Provided passage
:::

On 5 March 2019, 700 German-speaking researchers signed a statement in support of the school strikes in that country. Other researchers were invited to support the statement and it has been signed by over 26,800 scientists from mainly Germany, Austria and Switzerland.
On 9 May 2019, during a European Union summit in Sibiu, representatives of the movement from all over Europe met with several national leaders of European countries and handed them an open letter, which was signed by over 16000 European climate strikers and their sympathisants.
Global Climate Strike for Future of 15 March 2019
On 15 March 2019, school strikes, urging adults to take responsibility and stop the climate change, began taking place in over 2000 cities worldwide. Except for Antarctica, which has no schools, an estimated number of 1.4 million pupils from around the world participated in the events. In Antarctica, at least seven scientists held a supportive rally at the Neumayer-Station III of Alfred Wegener Institute.
We, the young, are deeply concerned about our future. […] We are the voiceless future of humanity. We will no longer accept this injustice. […] We finally need to treat the climate crisis as a crisis. It is the biggest threat in human history and we will not accept the world's decision-makers' inaction that threatens our entire civilisation. […] Climate change is already happening. People did die, are dying and will die because of it, but we can and will stop this madness. […] United we will rise until we see climate justice. We demand the world's decision-makers take responsibility and solve this crisis. You have failed us in the past. If you continue failing us in the future, we, the young people, will make change happen by ourselves. The youth of this world has started to move and we will not rest again.

:::

[Collection entries]
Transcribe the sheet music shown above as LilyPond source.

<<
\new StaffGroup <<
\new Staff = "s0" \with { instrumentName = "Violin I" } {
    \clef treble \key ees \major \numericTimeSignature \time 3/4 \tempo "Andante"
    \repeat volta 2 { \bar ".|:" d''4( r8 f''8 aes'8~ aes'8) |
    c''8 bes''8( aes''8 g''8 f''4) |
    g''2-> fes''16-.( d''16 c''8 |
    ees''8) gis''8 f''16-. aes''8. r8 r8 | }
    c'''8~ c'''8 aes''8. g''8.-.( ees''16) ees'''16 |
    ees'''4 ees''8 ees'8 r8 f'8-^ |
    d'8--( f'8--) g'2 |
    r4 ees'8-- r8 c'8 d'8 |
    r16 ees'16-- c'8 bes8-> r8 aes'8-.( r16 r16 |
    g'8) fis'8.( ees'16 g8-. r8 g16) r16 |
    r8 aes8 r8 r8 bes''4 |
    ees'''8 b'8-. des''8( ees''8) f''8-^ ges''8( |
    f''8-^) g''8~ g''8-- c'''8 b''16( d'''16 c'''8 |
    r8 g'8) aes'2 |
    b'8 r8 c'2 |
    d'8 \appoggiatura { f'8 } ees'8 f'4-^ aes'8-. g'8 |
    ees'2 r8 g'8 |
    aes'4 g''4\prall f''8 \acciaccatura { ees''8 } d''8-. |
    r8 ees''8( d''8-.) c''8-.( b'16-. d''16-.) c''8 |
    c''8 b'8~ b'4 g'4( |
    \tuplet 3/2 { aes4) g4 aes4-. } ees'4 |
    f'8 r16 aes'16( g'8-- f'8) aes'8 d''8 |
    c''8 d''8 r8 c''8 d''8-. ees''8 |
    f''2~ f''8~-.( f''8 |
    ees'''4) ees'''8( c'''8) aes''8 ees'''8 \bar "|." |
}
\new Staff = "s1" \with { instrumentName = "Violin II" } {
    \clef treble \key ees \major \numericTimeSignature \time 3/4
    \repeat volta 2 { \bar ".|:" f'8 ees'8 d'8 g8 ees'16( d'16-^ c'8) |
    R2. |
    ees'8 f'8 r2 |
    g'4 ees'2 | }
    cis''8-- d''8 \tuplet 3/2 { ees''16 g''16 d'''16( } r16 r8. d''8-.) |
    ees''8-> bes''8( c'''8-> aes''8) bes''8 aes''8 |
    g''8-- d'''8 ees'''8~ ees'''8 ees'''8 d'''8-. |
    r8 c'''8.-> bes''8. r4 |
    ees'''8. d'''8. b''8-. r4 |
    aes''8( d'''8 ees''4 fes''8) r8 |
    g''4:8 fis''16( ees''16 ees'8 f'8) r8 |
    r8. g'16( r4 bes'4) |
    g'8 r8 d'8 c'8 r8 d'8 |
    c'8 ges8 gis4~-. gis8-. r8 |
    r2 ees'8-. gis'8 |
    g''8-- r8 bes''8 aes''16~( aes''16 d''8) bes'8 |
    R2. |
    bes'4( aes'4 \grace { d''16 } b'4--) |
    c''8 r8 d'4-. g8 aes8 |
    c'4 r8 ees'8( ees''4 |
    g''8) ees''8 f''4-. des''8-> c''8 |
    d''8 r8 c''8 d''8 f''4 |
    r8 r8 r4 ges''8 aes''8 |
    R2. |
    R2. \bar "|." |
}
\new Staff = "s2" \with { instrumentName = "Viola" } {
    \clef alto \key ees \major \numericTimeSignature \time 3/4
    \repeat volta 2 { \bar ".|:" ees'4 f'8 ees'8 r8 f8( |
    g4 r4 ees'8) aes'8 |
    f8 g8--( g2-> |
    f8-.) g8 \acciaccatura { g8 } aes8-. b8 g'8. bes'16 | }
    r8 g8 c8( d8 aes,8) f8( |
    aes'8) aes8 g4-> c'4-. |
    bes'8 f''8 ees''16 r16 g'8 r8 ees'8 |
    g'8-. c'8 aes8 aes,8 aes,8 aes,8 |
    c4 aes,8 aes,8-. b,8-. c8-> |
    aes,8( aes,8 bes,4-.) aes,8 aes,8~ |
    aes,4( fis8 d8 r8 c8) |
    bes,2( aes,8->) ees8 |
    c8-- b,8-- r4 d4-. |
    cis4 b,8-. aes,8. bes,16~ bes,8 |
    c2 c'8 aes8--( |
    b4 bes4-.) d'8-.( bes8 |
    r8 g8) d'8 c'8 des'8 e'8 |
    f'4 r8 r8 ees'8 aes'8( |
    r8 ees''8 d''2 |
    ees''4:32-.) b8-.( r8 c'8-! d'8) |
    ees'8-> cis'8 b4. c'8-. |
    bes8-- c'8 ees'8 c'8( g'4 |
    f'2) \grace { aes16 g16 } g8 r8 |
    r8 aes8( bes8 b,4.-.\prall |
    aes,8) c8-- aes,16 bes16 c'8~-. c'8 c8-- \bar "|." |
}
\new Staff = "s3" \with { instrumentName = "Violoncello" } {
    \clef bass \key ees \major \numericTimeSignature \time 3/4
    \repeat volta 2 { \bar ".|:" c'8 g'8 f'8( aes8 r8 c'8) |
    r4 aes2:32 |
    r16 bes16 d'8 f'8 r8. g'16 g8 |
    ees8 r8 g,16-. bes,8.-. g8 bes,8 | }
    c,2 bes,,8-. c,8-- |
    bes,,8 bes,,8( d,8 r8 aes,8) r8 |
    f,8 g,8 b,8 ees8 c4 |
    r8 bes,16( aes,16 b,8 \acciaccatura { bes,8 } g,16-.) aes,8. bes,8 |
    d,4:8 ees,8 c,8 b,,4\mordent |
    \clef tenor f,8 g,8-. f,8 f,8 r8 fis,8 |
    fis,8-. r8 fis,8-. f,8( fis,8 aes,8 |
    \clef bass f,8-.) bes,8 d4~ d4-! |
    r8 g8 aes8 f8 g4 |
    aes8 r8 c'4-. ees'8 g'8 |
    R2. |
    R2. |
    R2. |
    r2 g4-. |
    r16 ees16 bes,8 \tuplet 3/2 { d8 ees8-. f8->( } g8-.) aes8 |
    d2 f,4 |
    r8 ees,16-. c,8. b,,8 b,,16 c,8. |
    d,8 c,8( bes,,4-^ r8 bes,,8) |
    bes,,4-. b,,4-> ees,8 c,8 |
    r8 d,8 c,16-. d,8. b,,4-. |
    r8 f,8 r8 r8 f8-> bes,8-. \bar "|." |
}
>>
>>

:::

Work to complete
A - Edit the climate strike text from "We, the young, are" up to and including "not rest again.", replacing "madness" with "folly".
B - Say whether each statement agrees with the climate strike text, answering yes or no and quoting the words that decide it: (i) 700 German-speaking researchers signed a statement supporting the school strikes on 5 March 2019; (ii) the open letter was handed to national leaders at a European Union summit in Brussels; (iii) pupils in Antarctica joined the school strikes of 15 March 2019.
The items play no part in this.

Solutions to the exercise
A -
We, the young, are deeply concerned about our future. […] We are the voiceless future of humanity. We will no longer accept this injustice. […] We finally need to treat the climate crisis as a crisis. It is the biggest threat in human history and we will not accept the world's decision-makers' inaction that threatens our entire civilisation. […] Climate change is already happening. People did die, are dying and will die because of it, but we can and will stop this folly. […] United we will rise until we see climate justice. We demand the world's decision-makers take responsibility and solve this crisis. You have failed us in the past. If you continue failing us in the future, we, the young people, will make change happen by ourselves. The youth of this world has started to move and we will not rest again.

B -
(i) Yes: "On 5 March 2019, 700 German-speaking researchers signed a statement in support of the school strikes in that country."
(ii) No: "during a European Union summit in Sibiu".
(iii) No: "Except for Antarctica, which has no schools".